▸ WHAT TO PRODUCE
Lay out as a numbered list the lines from the first one through the line containing "des étagères murales, qui", inclusive, skipping any blank lines.

(Beginning of INPUT)

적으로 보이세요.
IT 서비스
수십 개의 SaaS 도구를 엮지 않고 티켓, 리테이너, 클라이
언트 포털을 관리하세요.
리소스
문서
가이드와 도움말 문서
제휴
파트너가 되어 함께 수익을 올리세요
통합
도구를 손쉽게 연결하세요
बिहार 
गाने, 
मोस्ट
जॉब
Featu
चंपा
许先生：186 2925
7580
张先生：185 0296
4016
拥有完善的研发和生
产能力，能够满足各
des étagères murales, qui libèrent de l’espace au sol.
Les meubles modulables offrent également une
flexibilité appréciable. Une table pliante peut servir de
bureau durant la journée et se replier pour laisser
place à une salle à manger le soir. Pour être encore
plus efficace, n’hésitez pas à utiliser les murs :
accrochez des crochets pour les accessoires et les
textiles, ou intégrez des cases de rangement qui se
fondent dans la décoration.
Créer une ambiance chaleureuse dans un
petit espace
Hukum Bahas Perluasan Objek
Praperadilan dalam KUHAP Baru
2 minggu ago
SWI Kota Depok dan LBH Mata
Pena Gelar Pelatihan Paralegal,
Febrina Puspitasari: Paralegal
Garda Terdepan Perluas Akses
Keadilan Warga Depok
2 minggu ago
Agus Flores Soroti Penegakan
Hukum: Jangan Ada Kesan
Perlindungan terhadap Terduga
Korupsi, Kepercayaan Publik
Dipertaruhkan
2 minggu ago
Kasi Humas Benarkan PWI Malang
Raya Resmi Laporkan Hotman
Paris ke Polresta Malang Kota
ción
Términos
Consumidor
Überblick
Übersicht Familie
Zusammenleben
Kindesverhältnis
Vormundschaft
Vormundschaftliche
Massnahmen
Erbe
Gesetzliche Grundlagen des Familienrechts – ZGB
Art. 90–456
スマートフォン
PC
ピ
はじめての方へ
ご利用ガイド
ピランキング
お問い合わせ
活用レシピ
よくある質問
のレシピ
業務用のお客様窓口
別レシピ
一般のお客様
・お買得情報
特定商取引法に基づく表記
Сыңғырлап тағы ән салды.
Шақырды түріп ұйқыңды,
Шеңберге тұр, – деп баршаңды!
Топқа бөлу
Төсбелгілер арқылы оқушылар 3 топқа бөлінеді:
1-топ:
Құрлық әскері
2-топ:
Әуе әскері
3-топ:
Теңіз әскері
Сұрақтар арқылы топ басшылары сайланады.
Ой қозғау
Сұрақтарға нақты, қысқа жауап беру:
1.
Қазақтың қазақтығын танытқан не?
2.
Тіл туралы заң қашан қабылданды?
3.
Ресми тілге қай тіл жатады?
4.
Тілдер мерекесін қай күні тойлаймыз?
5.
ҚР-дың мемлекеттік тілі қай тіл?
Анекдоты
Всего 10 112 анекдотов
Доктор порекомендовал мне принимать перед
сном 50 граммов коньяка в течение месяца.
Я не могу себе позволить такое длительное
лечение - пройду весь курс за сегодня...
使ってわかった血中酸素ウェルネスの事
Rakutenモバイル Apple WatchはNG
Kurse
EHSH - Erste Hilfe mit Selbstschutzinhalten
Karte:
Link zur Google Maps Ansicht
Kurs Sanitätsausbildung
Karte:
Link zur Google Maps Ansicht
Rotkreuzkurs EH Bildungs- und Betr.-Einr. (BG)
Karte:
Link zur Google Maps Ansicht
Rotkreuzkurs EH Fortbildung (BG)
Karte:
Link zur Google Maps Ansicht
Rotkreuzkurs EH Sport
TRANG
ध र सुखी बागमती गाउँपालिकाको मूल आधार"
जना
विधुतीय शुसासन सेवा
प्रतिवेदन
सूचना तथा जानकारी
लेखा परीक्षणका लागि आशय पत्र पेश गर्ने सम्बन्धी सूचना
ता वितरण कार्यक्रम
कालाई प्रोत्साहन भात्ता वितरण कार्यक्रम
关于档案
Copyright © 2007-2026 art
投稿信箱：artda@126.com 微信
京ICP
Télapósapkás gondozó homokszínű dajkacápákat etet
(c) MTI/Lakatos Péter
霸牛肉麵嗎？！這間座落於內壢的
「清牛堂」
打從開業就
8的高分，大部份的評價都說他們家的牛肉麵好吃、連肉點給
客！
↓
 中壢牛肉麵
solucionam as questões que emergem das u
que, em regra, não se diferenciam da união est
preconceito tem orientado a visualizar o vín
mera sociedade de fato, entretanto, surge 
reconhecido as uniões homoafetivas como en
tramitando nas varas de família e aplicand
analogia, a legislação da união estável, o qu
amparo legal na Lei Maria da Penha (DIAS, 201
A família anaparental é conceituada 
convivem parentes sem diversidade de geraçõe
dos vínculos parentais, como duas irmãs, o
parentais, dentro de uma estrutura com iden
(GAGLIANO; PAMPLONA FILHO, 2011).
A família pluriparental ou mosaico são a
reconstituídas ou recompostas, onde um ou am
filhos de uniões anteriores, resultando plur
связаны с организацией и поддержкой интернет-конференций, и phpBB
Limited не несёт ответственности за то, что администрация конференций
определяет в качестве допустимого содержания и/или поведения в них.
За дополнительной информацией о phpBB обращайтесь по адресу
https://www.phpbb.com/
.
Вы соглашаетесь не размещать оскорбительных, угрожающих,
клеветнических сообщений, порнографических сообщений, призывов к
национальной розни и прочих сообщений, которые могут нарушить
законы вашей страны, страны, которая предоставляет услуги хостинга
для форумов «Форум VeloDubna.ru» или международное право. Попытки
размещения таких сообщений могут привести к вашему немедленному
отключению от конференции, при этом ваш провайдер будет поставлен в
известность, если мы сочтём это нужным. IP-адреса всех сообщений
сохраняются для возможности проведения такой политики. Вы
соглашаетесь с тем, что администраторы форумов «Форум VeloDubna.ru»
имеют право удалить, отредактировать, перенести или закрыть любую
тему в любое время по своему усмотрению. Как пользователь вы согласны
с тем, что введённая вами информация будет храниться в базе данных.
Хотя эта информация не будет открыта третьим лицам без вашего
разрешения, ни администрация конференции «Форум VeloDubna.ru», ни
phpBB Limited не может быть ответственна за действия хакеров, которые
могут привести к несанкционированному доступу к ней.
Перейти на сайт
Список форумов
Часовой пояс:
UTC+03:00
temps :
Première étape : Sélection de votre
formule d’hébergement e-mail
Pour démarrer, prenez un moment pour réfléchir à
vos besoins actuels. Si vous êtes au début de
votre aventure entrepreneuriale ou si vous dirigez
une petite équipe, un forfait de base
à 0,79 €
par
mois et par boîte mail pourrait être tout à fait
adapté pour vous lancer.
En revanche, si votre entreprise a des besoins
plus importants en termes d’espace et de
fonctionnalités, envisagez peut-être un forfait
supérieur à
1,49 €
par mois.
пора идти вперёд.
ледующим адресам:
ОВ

(End of INPUT)

▸ EXPECTED ANSWER
1. 적으로 보이세요.
2. IT 서비스
3. 수십 개의 SaaS 도구를 엮지 않고 티켓, 리테이너, 클라이
4. 언트 포털을 관리하세요.
5. 리소스
6. 문서
7. 가이드와 도움말 문서
8. 제휴
9. 파트너가 되어 함께 수익을 올리세요
10. 통합
11. 도구를 손쉽게 연결하세요
12. बिहार 
13. गाने, 
14. मोस्ट
15. जॉब
16. Featu
17. चंपा
18. 许先生：186 2925
19. 7580
20. 张先生：185 0296
21. 4016
22. 拥有完善的研发和生
23. 产能力，能够满足各
24. des étagères murales, qui libèrent de l’espace au sol.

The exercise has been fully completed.